When having a lot of MiddleManagers (300-600, each with 2 workers), it looks like they are DoS-ing the Coordinator with tons of LDAP user cache lookup. See:
at org.apache.druid.query.lookup.LookupReferencesManager.fetchLookupsForTier(LookupReferencesManager.java:576) ~[druid-server-0.22.0.jar:0.22.0]
at org.apache.druid.query.lookup.LookupReferencesManager.tryGetLookupListFromCoordinator(LookupReferencesManager.java:429) ~[druid-server-0.22.0.jar:0.22.0]
at org.apache.druid.query.lookup.LookupReferencesManager.lambda$getLookupListFromCoordinator$4(LookupReferencesManager.java:407) ~[druid-server-0.22.0.jar:0.22.0]
org.apache.druid.query.lookup.LookupReferencesManager.getLookupListFromCoordinator(LookupReferencesManager.java:397) ~[druid-server-0.22.0.jar:0.22.0]
at org.apache.druid.query.lookup.LookupReferencesManager.getLookupsList(LookupReferencesManager.java:374) ~[druid-server-0.22.0.jar:0.22.0]
at org.apache.druid.query.lookup.LookupReferencesManager.loadAllLookupsAndInitStateRef(LookupReferencesManager.java:357) ~[druid-server-0.22.0.jar:0.22.0]
at org.apache.druid.query.lookup.LookupReferencesManager.start(LookupReferencesManager.java:157) ~[druid-server-0.22.0.jar:0.22.0]

We are running 5 Coordinators, each have 50GB of RAM with 7 CPU and configured with 500 threads. The coordinator log looks very clean as well.

I tried changing the poolingInterval to 10 minutes, but looks like the problem is still there.

How to resolve this issue?

I forgot to mention the Druid version: 0.22.0 with JDK 8.

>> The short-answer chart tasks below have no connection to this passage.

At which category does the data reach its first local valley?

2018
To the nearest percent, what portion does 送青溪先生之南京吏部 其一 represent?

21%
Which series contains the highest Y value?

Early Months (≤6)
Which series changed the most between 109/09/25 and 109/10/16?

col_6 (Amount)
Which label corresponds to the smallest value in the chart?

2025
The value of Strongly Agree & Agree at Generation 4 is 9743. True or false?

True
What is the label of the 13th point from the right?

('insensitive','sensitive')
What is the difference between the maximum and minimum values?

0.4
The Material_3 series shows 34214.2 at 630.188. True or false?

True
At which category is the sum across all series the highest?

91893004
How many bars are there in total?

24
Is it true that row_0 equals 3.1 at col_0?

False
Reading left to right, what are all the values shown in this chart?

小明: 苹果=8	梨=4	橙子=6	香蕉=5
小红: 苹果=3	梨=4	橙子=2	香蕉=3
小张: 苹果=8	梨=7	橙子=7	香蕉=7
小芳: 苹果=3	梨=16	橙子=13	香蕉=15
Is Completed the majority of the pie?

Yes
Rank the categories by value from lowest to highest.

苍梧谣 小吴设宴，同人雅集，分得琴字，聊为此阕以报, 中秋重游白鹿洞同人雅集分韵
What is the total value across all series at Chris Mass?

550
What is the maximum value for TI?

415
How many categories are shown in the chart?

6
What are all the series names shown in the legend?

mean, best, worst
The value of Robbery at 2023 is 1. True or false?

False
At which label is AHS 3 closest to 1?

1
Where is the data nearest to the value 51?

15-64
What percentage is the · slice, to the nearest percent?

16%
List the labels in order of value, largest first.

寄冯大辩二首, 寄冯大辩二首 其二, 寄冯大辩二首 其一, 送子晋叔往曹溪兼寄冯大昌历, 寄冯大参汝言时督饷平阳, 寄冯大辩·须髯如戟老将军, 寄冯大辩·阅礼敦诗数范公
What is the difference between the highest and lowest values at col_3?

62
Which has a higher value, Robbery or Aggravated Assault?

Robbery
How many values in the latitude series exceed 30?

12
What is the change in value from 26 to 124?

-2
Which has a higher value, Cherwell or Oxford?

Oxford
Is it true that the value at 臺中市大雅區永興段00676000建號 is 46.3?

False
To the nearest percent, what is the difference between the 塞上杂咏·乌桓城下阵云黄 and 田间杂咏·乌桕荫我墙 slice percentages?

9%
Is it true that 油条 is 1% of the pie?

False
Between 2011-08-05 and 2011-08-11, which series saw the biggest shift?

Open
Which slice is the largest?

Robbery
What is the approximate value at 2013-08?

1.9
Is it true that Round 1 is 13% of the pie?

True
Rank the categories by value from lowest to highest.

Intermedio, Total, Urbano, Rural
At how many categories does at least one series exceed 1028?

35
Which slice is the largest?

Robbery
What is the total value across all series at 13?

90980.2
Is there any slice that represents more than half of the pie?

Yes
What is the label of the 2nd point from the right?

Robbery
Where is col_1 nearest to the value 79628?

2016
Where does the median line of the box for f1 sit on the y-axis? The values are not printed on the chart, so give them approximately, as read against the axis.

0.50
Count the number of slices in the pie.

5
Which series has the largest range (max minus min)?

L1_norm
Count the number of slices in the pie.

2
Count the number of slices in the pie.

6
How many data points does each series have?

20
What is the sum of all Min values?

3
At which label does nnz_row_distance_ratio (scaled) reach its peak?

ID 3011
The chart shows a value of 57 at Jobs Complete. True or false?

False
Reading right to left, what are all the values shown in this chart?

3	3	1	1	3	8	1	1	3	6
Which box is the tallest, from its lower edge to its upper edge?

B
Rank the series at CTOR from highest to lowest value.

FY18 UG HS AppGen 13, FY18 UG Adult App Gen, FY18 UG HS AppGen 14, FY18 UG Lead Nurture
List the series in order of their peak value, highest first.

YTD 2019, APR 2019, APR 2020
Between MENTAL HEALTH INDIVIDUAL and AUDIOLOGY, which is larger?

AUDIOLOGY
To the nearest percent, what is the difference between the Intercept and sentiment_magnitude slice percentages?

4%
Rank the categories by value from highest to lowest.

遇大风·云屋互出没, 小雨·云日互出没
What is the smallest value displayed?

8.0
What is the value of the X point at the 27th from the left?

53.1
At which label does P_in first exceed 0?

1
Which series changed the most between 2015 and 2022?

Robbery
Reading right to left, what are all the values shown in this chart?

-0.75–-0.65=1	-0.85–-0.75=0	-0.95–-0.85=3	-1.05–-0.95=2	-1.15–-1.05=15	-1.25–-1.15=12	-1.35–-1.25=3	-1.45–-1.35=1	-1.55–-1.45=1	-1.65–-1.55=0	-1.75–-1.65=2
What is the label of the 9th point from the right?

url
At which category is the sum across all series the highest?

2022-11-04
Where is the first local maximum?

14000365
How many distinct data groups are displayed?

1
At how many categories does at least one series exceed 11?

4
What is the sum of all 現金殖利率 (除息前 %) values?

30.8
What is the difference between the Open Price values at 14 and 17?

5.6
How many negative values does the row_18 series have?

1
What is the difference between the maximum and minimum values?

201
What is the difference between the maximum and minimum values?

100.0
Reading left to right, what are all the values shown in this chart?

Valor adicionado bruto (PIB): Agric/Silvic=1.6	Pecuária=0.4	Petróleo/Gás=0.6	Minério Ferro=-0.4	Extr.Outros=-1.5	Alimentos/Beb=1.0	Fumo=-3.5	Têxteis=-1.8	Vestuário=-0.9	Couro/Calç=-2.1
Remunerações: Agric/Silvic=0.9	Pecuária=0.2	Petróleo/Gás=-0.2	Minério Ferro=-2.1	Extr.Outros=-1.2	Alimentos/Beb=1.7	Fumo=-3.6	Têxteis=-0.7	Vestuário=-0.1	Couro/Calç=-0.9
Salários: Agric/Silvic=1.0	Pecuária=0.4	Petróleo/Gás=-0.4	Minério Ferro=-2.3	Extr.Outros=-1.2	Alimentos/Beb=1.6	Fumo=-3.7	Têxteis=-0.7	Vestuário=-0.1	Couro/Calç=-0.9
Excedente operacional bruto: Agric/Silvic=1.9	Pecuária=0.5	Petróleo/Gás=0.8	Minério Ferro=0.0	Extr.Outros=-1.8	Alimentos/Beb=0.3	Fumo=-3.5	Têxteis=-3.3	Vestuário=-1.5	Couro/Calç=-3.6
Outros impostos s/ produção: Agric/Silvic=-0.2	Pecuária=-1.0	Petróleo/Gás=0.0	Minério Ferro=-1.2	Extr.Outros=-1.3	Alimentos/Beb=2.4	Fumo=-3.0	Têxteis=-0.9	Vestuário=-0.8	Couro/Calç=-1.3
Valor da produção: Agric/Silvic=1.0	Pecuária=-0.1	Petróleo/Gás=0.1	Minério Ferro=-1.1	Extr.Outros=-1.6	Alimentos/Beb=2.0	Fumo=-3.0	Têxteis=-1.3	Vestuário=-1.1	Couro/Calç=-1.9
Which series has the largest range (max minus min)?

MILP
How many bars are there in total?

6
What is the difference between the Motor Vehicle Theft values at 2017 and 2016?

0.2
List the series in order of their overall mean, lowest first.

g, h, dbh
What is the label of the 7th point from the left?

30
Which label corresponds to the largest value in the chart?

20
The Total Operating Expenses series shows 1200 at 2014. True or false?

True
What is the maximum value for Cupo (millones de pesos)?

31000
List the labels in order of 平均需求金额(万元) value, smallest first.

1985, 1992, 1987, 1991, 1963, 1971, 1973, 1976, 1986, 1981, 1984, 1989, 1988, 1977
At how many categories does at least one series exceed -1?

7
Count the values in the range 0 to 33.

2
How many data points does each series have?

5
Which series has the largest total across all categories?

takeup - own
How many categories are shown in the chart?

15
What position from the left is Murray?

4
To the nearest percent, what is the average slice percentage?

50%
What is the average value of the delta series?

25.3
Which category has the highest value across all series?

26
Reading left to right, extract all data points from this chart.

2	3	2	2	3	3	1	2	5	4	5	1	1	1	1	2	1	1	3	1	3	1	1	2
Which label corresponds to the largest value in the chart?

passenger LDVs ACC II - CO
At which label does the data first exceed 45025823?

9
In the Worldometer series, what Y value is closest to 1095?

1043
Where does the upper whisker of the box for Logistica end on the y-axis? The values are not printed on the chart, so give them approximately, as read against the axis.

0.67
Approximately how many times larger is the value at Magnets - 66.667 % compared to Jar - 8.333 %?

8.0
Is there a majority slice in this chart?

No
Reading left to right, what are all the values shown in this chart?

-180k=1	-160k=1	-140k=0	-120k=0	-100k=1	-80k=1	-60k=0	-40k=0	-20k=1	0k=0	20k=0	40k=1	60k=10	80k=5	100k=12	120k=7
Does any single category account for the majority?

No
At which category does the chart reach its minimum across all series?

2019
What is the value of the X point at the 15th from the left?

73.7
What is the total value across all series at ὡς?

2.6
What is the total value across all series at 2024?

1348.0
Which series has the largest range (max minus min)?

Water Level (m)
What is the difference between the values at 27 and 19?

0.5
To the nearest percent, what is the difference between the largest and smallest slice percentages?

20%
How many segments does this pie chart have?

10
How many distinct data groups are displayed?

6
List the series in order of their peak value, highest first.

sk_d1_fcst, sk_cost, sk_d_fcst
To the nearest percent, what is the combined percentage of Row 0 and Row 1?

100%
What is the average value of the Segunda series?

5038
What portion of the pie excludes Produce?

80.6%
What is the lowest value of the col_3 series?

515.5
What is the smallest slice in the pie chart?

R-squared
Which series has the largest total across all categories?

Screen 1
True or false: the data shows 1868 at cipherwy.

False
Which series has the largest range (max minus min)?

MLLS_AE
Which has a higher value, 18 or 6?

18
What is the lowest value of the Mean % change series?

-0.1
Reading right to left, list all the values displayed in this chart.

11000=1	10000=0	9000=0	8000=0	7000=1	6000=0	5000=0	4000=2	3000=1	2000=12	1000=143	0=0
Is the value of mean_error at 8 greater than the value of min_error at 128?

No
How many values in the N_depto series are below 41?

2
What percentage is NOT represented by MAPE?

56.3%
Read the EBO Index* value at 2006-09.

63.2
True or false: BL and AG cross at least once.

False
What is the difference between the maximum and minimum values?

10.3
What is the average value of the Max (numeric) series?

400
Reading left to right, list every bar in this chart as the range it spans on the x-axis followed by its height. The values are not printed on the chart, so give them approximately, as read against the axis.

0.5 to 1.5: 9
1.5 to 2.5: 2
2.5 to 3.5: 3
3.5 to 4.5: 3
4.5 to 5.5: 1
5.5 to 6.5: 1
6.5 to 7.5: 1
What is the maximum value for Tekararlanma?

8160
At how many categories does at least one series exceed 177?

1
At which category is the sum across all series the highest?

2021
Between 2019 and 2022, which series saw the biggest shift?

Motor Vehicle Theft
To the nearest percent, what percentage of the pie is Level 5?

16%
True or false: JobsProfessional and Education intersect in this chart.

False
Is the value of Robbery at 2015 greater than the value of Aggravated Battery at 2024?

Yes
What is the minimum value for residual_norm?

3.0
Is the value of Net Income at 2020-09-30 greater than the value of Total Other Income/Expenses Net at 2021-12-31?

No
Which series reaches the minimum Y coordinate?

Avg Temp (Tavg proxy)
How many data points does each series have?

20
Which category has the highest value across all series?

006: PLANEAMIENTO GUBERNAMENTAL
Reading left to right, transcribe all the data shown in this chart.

I’m curious (so I can learn something) why you say LDAP? Do you use tiers for the lookups? Every peon on every MM is going to load lookups on startup, that’s a lot of lookups loading. If all the lookups aren’t needed for the peons, tiers might help.

Thankfully I can disable the Lookup sync, so that solved the first problem.

But, it looks like MiddleManager has a hard ceiling on how many in the cluster.
We are struggling to run 400-700 MiddleManagers with 2 Peons each.

This is due to the code here CoordinatorPollingBasicAuthenticatorCacheManager .
Every single daemon type including Peon polls the MiddleManager for BasicAuth user information.
Eventually Coordinator gave up to respond when there are so many Peons coming up and down sending this BasicAuth user info request.I tried so many settings between Coordinator/MM/Peon, but nothing can prevent initUserMaps() from breaking.

Can I skip initUserMaps(); for Peon? I am thinking of adding a condition in.

I put a condition in that basically says:

if service == ‘peon’ {
// skip initUserMaps()

And test ingestion is still able to complete.